Avoid bad smells. Sometimes, ignoring the herd is difficult even when something seems off. We avoid companies that have financial reporting or governance red flags or reek too much of financial engineering. An investment with a similar return profile that doesn’t share the same worrisome characteristics can always be found.
You need own only so many companies to provide clients with equity diversification. That means you’ll end up passing on hundreds of others, and there’s no need to own any with known faults, regardless of their positive traits.
Don’t swap horses. Advisors are always contending with new ideas and opportunities, and there’s a constant temptation to trade for a quick return — often in the form of chasing a potential takeover candidate. Whether based on rumours of a deal brewing or on merger trends in a certain sector, buying into a company solely with the thought that it’ll be bought out is never a good idea.
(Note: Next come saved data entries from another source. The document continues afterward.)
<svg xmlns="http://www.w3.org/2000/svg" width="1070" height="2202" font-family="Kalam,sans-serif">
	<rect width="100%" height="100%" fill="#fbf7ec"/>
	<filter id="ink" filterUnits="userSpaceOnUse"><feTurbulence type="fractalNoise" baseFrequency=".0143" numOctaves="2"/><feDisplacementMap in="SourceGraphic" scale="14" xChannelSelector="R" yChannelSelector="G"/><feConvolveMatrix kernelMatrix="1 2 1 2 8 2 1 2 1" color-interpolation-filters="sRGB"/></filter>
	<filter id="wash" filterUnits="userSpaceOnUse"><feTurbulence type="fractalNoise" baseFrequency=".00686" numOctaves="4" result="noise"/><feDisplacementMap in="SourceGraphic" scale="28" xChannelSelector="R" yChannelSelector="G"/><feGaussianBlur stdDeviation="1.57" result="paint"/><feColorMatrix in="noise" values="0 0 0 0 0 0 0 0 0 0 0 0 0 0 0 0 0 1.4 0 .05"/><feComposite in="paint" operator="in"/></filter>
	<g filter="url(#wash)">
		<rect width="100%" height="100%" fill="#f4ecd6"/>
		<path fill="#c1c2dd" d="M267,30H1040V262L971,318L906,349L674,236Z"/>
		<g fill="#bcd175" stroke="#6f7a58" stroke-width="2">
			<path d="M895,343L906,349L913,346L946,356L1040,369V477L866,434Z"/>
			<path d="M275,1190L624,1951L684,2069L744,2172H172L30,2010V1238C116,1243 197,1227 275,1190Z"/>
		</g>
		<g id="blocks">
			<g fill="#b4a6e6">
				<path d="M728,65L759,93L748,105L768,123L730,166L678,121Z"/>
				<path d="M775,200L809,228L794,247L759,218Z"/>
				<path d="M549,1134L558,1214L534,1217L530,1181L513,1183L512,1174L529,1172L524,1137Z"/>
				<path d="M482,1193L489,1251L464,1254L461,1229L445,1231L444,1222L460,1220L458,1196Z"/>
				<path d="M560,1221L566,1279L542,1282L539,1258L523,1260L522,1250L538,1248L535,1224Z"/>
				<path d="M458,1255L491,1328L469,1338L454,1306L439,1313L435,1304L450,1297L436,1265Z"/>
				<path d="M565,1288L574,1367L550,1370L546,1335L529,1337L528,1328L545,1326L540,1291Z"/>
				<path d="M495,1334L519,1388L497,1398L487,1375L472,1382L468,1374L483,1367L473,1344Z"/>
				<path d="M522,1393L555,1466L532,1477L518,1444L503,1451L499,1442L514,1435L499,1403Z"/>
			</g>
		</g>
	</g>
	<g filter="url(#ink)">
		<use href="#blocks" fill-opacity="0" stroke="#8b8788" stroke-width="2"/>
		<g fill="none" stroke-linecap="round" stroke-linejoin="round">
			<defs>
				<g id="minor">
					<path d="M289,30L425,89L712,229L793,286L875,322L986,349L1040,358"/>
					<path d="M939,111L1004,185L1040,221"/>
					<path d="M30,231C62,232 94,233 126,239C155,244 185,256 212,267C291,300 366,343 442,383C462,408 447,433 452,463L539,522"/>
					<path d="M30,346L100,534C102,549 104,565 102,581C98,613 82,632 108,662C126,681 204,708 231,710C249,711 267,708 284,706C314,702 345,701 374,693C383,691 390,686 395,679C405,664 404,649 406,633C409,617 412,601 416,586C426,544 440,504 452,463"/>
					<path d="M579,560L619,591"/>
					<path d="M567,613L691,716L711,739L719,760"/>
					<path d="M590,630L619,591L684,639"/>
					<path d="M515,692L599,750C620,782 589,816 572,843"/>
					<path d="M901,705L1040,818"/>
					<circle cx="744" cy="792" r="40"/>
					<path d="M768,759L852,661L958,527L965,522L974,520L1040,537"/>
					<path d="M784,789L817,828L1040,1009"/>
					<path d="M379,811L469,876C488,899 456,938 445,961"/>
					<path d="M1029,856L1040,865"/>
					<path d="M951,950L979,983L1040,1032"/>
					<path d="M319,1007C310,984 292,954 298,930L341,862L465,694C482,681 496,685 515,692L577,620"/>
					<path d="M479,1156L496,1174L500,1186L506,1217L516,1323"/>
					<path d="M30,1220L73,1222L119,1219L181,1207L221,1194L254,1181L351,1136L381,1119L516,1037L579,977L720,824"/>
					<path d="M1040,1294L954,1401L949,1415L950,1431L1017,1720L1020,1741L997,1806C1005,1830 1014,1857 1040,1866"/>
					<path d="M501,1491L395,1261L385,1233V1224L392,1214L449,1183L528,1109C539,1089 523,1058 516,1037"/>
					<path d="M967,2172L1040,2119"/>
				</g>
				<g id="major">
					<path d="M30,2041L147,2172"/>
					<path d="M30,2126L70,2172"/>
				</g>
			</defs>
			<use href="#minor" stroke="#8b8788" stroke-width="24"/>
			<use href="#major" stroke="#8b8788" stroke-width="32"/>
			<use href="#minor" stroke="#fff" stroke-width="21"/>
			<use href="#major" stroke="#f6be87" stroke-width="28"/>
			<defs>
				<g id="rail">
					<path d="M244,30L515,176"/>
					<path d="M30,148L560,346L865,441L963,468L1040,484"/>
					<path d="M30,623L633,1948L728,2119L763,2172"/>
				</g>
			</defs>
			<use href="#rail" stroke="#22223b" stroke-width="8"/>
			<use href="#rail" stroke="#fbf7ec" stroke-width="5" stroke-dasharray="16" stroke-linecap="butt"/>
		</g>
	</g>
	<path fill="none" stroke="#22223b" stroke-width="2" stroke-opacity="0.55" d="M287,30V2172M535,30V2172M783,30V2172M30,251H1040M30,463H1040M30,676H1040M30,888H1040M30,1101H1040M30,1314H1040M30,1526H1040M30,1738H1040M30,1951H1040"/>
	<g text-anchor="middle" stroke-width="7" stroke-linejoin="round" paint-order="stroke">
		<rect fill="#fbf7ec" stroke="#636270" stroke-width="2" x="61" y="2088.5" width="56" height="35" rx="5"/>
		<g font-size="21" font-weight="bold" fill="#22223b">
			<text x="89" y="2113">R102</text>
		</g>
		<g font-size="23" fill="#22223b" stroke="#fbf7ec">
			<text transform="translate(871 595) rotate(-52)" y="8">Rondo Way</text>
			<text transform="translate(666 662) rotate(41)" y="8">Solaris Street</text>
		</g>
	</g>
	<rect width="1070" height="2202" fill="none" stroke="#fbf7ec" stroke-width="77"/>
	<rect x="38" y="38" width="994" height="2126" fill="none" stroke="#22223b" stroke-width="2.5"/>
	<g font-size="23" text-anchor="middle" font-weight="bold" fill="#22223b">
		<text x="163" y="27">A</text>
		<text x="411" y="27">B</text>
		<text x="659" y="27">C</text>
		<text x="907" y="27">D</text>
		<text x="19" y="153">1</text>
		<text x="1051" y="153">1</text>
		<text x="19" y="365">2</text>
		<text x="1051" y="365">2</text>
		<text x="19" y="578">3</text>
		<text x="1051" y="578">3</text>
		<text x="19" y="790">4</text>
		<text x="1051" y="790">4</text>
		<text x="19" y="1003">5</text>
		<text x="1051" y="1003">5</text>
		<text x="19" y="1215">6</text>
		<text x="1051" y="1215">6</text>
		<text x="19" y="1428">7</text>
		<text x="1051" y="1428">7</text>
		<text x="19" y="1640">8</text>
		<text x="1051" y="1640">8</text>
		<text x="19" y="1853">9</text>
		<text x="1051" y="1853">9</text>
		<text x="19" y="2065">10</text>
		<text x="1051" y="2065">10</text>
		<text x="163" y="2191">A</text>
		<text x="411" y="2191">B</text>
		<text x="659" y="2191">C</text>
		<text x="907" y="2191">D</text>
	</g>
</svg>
Sometimes sell-side research can’t help but dangle the prospect of a takeover. Analysts are keyed in to the thinking of investment bankers, who constantly troll for mergers and acquisitions work. That’s trading, not investing. Acquisition rumours can evaporate, and shares can deflate without warning. If takeover potential exists as a free call option on an already attractive stock, all the better. But if you’re going to buy a name, be ready to own it for the long haul.
Look for re-rating opportunities. Re-rating is when investors expect a company to trade higher due to an increase in valuation multiple. This process can be fairly transparent, and outperformance can be achieved simply with patience. Some Canadian companies will seek a U.S. stock listing to gain exposure to a market where peers trade at higher levels due to increased investor interest and knowledge. Other times, a shift in business revenues creates a clear path to improvement. Increases in recurring service revenues can frequently allow companies to realize higher margins and lock in repeated sales, both of which the market favours.
Another path to re-rating is for a company to fix a problematic segment or exit a lower-margin or volatile part of its business. Actions that increase reliability in financial forecasting attract more investors and propel valuation higher. Management often lays out the objective or process in advance, and investors can reap the returns over several years as the plan is executed.
Al and Mark Rosen run Accountability Research Corp., providing independent equity research to investment advisors across Canada. Dr. Al Rosen is FCA, FCMA, FCPA, CFE, CIP, and Mark Rosen is MBA, CFA, CFE.